Well, here I am, at the dawn of a new working year, and already the disappointments have begun. Yesterday, I looked out of the window and saw that there had been another snowfall and this filled me with a melancholy that would surprise some, I’m sure, especially those who embrace the joyful loveliness of snowfall as they allow their inner child to surface every time it happens, For me, however, whilst being unable to deny the beauty of it, fresh snowfall is always something of a pain in the backside.
The car will usually have to have all its windows scraped before I can go anywhere, the locks will no doubt have to be defrosted, and the drive to the railway station on untreated roads is always a pain. Then, assuming we get there in on piece, there’s the negotiation of the station car park and all the fun that it entails.
Then there was the annual ritual of being unable to find the beloved’s rail pass after the Christmas break coupled with the disappointment of missing the partial eclipse of the sun due to the cloud cover, and, of course those family problems have persisted over the holidays and are continuing.
So, all-in-all it was not the happiest of starts to the working year.
Strangely, it is twenty three years this very week since I took my first tentative steps into the world of full time employment. Once upon a long ago there was a younger (and possibly more annoying) version of me that stepped out into a harsh and forbidding world carrying nothing but a professional qualification that was already becoming increasingly worthless as everything he had so successfully studied for four years was already becoming useless knowledge as the mighty computer age swept through the design industry. I suppose that the fundamentals of “good design” that we’d been taught still had value, but the analogue processes we had used were fast disappearing.
Although, at that time, not for a while yet.
I’d gone to Art College with the rather bizarre idea that one day I might work for the BBC. The pre-1990s “creative” BBC was really the only company that I ever really wanted to work for, and, quite possibly the only ambition I can honestly claim to have ever had. After graduation, I did my level (and obviously not very good) best to persuade them to employ me. Sadly, they never did see it my way, and that dream eventually fizzled and died on the vine. After qualifying, I spent eighteen months failing to find any kind of work at all (this was the mid-eighties when 60% of Graphic Design jobs disappeared forever) except for my laughable attempt at setting up my own business as a freelance illustrator on the “Youth Enterprise Scheme” which did at least remove me from the government’s jobless totals, even if it never got me out of the rut of afternoon naps, a daily Toblerone, and watching “Neighbours” twice daily. I didn’t make much money either, but then I was never destined to be a businessman (or a “Dragon” as I believe they are called these days) and would probably have been much better off if I’d known that a lot sooner.

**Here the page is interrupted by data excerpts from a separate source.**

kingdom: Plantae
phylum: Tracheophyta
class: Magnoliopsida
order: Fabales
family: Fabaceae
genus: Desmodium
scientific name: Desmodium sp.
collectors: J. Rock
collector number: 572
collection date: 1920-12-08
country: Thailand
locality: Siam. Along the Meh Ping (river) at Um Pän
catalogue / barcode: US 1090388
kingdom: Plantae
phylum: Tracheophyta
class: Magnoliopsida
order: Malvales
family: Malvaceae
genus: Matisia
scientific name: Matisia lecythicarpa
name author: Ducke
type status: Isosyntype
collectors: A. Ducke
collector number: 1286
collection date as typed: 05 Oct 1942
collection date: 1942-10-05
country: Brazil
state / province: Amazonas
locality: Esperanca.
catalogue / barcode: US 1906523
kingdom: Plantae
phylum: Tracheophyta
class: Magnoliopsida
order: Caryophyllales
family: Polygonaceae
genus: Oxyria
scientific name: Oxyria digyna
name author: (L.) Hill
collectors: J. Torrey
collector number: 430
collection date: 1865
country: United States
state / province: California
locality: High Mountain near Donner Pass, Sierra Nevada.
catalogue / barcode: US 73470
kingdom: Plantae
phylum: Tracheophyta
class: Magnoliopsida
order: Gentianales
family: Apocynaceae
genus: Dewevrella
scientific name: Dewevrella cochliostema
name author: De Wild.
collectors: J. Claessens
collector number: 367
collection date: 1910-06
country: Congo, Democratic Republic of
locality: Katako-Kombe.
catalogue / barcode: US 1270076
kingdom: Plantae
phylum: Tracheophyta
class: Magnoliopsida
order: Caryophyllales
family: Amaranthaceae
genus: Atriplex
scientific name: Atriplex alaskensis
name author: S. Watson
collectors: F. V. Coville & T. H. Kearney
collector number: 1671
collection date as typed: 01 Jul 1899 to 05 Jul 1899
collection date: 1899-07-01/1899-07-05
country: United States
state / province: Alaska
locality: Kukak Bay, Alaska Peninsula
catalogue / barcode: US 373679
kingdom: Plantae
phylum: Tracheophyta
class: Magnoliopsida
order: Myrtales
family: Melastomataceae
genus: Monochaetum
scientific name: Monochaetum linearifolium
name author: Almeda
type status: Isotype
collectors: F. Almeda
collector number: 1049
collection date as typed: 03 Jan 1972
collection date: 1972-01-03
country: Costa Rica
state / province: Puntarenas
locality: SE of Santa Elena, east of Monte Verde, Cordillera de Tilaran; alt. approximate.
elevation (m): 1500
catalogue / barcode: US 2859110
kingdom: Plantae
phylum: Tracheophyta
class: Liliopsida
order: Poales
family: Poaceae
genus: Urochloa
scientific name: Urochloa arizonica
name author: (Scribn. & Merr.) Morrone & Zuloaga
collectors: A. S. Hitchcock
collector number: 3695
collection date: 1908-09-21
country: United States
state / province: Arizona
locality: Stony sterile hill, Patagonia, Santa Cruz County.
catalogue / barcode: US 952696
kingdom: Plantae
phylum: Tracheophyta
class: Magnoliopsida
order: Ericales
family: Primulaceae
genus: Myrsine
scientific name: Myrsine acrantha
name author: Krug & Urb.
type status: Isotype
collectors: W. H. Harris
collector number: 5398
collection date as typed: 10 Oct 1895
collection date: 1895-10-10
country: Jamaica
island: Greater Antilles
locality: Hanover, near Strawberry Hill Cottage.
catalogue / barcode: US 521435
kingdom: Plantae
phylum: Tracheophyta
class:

Back at the dawn of the new century I was clearing my stuff out of my mother's house before she moved, and I found an envelope cram-packed full of my old rejection letters from that fruitless 18 months during the decade of big hair and shoulder-pads. So many rejection letters you would not believe. Actually, given the massive “success” of my subsequent “career” maybe you would believe.
It could be they all had a point, but I digress.
Amongst them was one from the man who eventually became my first manager, dating from a full 7 months from before I first went wide-eyed and fearful – my future team leader almost scared me to death on one of the interview days which is bloody ridiculous when I realise what a terrifically nice bloke he turned out to be - through the dusty portals of that top floor office of a building called Barlow House. I have no recollection whatsoever of making that earlier application, and if it wasn’t for some youthful resilience which I sadly lack nowadays (or possibly just a very bad memory) I might never have filled in the application the following December that finally brought me a successful interview that brought me into that intimate circle which was then known as Barlow Studio.
In fact I still find it hard to quite believe what a difference my interview that day has made to my life. For good or ill, that studio was the only place that took a punt on me back in 1988, despite my turning up as “the prat in the hat”, despite my failing utterly at the interview (I’ve been told that it wasn't the interview that persuaded him, it was the fact that he had no other plans for the afternoon so we might as well just “have a chat” - a very devious interview technique I now realise, but one I wish I'd come across more often...) and despite the choice coming down to a girl called Petra, myself and A.N. Other (with A.N. Other apparently the preferred choice...).
So, despite all the odds, for twenty three years I have carved out some kind of career at the blunt end of the Graphic Design business, where many of those who graduated with me went off instead to be bus drivers or other things not remotely connected to the training we did, so I guess, despite the many times I’ve railed against what I’ve been doing on my more ungrateful days, I guess I’ve been kind of lucky.
I also realise that I’m still very lucky to be working at all, especially after the child they allowed to interview me at one agency a few years ago told me quite bluntly that “I wasn’t really a designer”, but, despite all this, the annual return to the Rat Race after the long winter break still remains a very tough thing to face, no matter how lucky you are.